• _Instructions for the task_: Rewrite the lines below as a JSON list of strings, with one string for each line and blank lines left out.

*****

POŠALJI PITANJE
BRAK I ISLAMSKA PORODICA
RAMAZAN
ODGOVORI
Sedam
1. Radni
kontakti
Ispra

*****

• _Answer to the problem_:
[
  "POŠALJI PITANJE",
  "BRAK I ISLAMSKA PORODICA",
  "RAMAZAN",
  "ODGOVORI",
  "Sedam",
  "1. Radni",
  "kontakti",
  "Ispra"
]